LAST SHOT OF TRANNY MAN'S WIFE

He used to do reckless things -- not thoughtless or careless: reckless -- like to toss me an open bottle of beer when I was down in the utility room, hot with cleaning. What could it hurt? If I dropped it there was no big loss. But if I caught it? I had more than just a bottle of beer. Why did he stop being reckless and become careless? What was it caught his attention and stiffened him into a doll? What broke all that equipment? -- is what the Tranny Man's wife is thinking on her way to the American Consulate in Guadalajara to try to cash a check.

LAST SHOT OF TRANNY MAN

They wouldn't let me on the plane with the ticking five-gallon can of jumping beans. I had to take the bus. At the Pemex station outside Tepic I saw the Tranny Man's Polaro and his trailer. He was letting old Chief squat in the ditch behind the station. Yeah, he was heading back. To the good old U.S. of A.

"You know what I think I'm gonna do, Red? I think I'm gonna cross at Tijuana this time, maybe have a little fun."

Winking more odd-eyed than ever. How was his car? Purring right along. Heard from his wife? Not a peep. How had he liked his stay in picturesque Puerto Sancto?

"Oh, it was okay I guess, but --" He throws his arm across my shoulders, pulling me close to share his most secret opinion: "- if Disney'd designed it there'd of been monkeys."

ABDUL & EBENEZER

Listen to that bark and beller out there.

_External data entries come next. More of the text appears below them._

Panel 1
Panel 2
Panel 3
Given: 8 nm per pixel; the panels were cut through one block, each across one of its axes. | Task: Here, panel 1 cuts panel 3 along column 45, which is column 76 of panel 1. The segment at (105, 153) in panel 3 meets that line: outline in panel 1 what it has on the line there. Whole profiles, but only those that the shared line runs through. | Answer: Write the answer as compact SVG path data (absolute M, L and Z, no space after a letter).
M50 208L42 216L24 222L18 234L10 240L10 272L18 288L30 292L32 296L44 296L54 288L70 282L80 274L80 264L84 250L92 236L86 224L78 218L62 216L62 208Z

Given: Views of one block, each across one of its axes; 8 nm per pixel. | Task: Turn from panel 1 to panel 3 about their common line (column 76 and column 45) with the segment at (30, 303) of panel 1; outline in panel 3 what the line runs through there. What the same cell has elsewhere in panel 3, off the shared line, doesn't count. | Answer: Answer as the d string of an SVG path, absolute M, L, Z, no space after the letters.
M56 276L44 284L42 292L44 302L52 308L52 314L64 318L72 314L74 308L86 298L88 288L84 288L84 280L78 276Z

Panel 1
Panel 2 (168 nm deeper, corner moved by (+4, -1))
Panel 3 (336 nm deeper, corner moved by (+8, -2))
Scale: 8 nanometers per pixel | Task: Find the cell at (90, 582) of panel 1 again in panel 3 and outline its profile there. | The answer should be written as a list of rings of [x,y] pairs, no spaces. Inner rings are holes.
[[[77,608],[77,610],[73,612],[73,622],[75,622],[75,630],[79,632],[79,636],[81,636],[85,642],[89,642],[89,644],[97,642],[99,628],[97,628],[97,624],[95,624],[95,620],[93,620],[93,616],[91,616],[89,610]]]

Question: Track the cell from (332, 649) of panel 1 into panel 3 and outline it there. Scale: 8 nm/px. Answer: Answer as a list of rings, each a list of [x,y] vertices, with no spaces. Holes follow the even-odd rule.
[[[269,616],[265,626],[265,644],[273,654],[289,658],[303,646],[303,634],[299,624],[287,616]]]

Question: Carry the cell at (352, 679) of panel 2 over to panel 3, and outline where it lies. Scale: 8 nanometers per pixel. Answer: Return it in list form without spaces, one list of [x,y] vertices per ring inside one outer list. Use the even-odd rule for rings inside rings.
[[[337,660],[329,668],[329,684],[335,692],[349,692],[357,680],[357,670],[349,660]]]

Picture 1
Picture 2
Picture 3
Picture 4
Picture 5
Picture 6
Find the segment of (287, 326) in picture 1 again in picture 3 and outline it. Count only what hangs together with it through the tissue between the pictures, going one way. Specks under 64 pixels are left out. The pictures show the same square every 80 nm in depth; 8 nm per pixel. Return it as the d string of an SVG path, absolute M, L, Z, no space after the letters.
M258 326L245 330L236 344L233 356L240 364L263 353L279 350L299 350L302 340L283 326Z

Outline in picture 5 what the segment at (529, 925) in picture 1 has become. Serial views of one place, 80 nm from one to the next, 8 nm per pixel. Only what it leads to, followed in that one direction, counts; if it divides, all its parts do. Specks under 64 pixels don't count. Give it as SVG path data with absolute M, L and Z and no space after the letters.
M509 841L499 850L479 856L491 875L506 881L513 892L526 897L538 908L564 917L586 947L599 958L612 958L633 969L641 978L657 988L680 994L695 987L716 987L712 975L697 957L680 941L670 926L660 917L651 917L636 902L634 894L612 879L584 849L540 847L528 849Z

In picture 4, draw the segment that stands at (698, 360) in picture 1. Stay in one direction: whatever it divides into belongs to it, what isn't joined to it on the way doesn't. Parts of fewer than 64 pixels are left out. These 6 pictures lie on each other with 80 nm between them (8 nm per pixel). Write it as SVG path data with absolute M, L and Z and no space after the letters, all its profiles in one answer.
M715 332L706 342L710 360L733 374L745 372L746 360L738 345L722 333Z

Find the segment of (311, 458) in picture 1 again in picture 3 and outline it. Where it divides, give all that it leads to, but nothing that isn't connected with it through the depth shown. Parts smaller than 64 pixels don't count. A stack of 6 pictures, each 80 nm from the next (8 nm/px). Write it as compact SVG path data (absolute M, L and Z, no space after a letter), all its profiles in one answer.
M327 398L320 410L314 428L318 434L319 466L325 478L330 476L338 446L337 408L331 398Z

Something extraordinary to raise such a brouhaha, to get me walking this far this late into the pasture this damp with dew… They've quitted, quieted. But it isn't done they're just listening, there's something – mygod it's Stewart fighting something right here! Yee! Gittum Stewart, gittum! Yee! Get outta here you phantom fucker you whatever you -- I can't tell if it's a fox, a way-out-of-his-woods wolf or a rabid 'possum.

Bark bark bark! Bark and beller and pound my heart while every hair for acres around springs to rigid attention. Stewart? Pant pant pant. Good gittin', Stew Ball. Who was that strange varmit? Your foot okay? Probably a fox, huh, some teenage fox out daring the midnight. Probably the same one that will sometimes slip up outside my cabin window in the hollow squeaking shank of a strung-out night to suddenly squawl me up out of my swivel chair three feet in the air then disappear into the swamp with yips of ornery delight.

Hush, Stewart. Hush. Let things settle down, it's twelve bells and hell's fire! What's that in the moony mist just ahead, that big black clot? It must be Ebenezer, back in that same spot beside the dented irrigation pipe. So, the drama is still running, after all these days. Over a week since that labor in the stickers and longer than that by almost another week since the slaughter, and she's still by the pipe. Well, it's a good drama and deserves a long run. Not that it has a nice tight plot, or a parable I can yet coax a clear meaning from, but it's a drama nevertheless.

It has a valiant hero, and a faithful heroine. Despite the masculine moniker, Ebenezer is a cow. She got her misleading name one communal Christmas before we communers were cognizant of such things as gender in the lesser life forms.